• _Kaynak metin_
***
Mlliyet Milliyet Blog Milliyet Blog
 

23 Ocak '09

 
Kategori
Güncel
 

Üç konu ve üç yorum...

Üç konu ve üç yorum...
 


YASAMA, YÜRÜTME VE YARGI ERKLERİNİN TOPLANTISI... ÇUKURLARDAN ÇIKAN SİLAH VE CEPHANE... EMEKÇİLERİN BAŞ EMEKÇİSİNİN AKIL ALMAZ ZENGİNLİĞİ...

1. Yasama, yürütme ve yargı erklerinin toplantısı...

Cumhurbaşkanı Abdullah Gül'ün, bir yemek daveti ile gerçekleşen bu toplantı, başta ana mıhalefet partisi olmak üzere çeşitli kesimler tarafından eleştirildi. Eleştirilerin ortak noktası, bu toplantının, "Anayasa'nın ruhuna, kuvvetler ayrılığı ve yargının bağımsızlığına aykırı" olduğu idi.

Cumhurbaşkanı Gül, söylenenlere göre, Ergenekon'un adının dahi geçmediği bu toplantıda, "hukukun üstünlüğü ve usul yasalarına uyulması gerektiği uyarılarını yapmış ve "Sorunları hukuk yoluyla aşın" ve "Toplumda güveni pekiştirin" tavsiyelerinde bulunmuş.

YORUM : Eğer bu toplantı bir müdahale amacı taşısaydı, bu müdahale, yalnızca yargıya değil, yasama ve yürütme erklerine de yapılırdı. Cumhurbaşkanı'nın toplantı sonrası yaptığı açıklamadan anlaşıldığına göre yapılan tavsiyeler, yalnızca yargı erkine değil diğer erklere de gönderme yapıyordu.

Yasama, yürütme ve yargı erklerinin bağımsız olması, bu erklerin birbirilerine düşman olmasını gerektirmez ki. Küs çocuklar gibi birbirlerine hep mesafeli mi duracaklar? Ülke çıkarları söz konusu olduğu zaman bir araya gelip ülke sorunlarını görüşmelerinde ne sakınca olabilir ki? Ülke çıkarları, birlik ve beraberlik gerektirdiği zaman yargı erki ve diğer erkler, "bu benim işim değil, ülke çıkarları beni ilgilendirmez" diyebilir mi?
***
• _Çıkarılan kayıtlar_
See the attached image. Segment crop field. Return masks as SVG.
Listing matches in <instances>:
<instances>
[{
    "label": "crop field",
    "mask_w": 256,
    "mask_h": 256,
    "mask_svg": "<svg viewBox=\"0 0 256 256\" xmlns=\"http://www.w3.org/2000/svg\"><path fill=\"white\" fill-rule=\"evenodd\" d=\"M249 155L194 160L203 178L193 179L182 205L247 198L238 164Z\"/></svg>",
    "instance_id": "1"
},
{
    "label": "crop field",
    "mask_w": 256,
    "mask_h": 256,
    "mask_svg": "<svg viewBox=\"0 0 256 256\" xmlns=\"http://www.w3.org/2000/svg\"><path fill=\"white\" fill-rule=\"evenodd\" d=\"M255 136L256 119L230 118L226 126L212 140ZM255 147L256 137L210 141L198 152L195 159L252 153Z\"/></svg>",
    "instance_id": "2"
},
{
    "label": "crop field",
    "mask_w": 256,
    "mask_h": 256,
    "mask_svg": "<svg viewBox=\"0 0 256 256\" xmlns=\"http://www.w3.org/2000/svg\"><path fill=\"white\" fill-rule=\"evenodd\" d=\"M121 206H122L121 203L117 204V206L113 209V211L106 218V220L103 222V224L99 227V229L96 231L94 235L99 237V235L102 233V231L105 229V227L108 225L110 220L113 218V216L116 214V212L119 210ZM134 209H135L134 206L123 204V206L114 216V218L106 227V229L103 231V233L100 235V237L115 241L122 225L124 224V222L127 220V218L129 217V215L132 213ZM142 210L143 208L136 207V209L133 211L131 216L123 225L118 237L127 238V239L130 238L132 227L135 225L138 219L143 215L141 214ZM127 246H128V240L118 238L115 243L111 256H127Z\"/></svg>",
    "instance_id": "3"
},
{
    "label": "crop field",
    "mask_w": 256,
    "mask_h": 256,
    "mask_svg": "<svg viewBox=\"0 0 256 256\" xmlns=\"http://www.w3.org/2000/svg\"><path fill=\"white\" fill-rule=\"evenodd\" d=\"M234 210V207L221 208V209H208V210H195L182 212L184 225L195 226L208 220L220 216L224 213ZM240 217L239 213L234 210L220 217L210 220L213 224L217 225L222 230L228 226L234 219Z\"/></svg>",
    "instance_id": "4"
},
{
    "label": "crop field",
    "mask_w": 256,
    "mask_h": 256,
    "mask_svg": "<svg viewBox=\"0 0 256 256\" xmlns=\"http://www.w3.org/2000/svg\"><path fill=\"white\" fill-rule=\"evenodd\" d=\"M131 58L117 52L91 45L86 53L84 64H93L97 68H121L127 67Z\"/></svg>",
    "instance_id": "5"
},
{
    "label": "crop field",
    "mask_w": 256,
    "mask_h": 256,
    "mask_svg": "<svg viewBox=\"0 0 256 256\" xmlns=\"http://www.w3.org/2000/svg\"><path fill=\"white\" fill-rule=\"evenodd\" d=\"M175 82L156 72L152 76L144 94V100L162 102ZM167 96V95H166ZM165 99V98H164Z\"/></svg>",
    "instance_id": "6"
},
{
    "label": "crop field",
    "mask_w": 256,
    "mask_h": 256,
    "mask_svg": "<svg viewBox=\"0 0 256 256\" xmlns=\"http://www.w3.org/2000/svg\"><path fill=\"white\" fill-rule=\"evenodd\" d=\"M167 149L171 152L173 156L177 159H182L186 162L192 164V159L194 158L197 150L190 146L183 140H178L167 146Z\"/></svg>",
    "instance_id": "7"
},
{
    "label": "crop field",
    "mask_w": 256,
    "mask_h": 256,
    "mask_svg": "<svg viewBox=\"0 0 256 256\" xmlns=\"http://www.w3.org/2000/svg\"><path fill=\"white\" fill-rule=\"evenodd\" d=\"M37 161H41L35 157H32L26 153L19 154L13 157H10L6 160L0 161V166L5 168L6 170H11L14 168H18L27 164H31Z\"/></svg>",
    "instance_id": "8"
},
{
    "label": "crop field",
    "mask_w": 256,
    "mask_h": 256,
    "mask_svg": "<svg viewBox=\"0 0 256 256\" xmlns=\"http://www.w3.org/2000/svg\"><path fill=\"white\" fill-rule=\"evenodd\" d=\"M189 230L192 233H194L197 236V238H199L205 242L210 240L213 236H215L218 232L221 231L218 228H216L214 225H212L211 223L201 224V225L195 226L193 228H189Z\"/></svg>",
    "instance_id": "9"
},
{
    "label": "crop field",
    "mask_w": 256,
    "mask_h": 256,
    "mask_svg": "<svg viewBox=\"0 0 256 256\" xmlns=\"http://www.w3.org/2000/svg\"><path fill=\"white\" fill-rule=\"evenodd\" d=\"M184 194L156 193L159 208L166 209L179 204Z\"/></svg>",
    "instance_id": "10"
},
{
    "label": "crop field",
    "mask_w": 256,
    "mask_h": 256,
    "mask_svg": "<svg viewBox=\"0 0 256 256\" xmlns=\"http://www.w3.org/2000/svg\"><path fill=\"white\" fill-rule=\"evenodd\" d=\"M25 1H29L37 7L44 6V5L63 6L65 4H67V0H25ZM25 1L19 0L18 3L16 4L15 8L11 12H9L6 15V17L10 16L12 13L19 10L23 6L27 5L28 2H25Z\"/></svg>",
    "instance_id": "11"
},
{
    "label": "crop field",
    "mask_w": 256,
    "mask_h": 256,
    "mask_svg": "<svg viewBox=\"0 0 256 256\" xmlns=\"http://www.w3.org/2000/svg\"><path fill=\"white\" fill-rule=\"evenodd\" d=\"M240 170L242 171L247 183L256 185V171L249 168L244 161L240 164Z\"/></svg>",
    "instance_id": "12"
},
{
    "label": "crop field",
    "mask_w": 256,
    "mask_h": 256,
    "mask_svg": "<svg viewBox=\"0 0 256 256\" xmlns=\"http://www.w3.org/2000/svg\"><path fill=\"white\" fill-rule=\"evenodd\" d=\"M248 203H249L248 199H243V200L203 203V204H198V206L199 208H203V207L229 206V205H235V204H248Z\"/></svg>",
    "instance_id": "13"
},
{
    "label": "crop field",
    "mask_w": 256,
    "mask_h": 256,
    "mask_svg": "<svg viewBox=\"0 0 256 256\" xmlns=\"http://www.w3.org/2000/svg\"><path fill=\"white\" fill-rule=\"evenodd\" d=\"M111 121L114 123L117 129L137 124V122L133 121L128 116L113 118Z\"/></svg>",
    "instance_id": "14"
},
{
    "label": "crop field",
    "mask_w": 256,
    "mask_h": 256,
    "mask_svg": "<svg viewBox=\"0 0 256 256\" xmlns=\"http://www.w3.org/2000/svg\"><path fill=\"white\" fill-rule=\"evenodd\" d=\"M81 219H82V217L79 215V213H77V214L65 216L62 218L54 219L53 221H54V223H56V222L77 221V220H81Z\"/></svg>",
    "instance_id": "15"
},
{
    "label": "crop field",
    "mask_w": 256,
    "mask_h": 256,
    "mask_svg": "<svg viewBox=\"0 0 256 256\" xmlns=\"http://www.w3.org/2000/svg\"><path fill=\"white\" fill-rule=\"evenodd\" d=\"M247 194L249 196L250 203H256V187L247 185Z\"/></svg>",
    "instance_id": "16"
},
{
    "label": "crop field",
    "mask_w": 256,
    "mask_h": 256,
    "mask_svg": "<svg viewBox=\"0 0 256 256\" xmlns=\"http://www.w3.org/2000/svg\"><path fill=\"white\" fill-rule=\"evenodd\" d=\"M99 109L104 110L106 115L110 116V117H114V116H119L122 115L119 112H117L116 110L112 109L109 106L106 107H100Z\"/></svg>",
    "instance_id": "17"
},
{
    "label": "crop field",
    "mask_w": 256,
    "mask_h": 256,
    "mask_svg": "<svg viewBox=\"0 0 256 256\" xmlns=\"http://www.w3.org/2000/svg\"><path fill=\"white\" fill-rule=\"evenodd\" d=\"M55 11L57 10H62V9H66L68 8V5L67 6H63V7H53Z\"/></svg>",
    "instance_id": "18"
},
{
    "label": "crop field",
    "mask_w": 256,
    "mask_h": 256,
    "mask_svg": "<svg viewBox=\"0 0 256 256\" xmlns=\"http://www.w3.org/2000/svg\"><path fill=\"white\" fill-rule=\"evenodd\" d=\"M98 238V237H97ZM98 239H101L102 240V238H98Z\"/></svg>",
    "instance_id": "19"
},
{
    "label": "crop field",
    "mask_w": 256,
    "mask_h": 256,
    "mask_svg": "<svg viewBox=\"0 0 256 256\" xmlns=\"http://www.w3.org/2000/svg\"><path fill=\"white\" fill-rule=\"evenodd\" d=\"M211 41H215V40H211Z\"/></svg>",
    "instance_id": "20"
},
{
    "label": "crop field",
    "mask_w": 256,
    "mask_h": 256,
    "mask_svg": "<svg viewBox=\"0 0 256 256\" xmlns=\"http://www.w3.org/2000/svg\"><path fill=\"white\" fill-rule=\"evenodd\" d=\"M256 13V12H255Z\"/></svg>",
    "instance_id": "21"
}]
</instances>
***
• _Görev listesi_
A - Kaynak metindeki büyük harfli başlıkta sıralanan üç konuyu yazın.
B - Kaynak metne göre aşağıdaki ifadeler doğru mu? Her biri için evet ya da hayır deyin ve kararı belirleyen sözleri metinden aynen alıntılayın.
(i) Toplantı bir yemek daveti ile gerçekleşti.
(ii) Söylenenlere göre toplantıda Ergenekon konusu görüşüldü.
(iii) Yorum kısmına göre tavsiyeler yalnızca yargı erkine yönelikti.

• _Çözüm listesi_
A -
1. Yasama, yürütme ve yargı erklerinin toplantısı
2. Çukurlardan çıkan silah ve cephane
3. Emekçilerin baş emekçisinin akıl almaz zenginliği

B -
(i) Evet: "bir yemek daveti ile gerçekleşen bu toplantı"
(ii) Hayır: "Ergenekon'un adının dahi geçmediği bu toplantıda"
(iii) Hayır: "yalnızca yargı erkine değil diğer erklere de gönderme yapıyordu"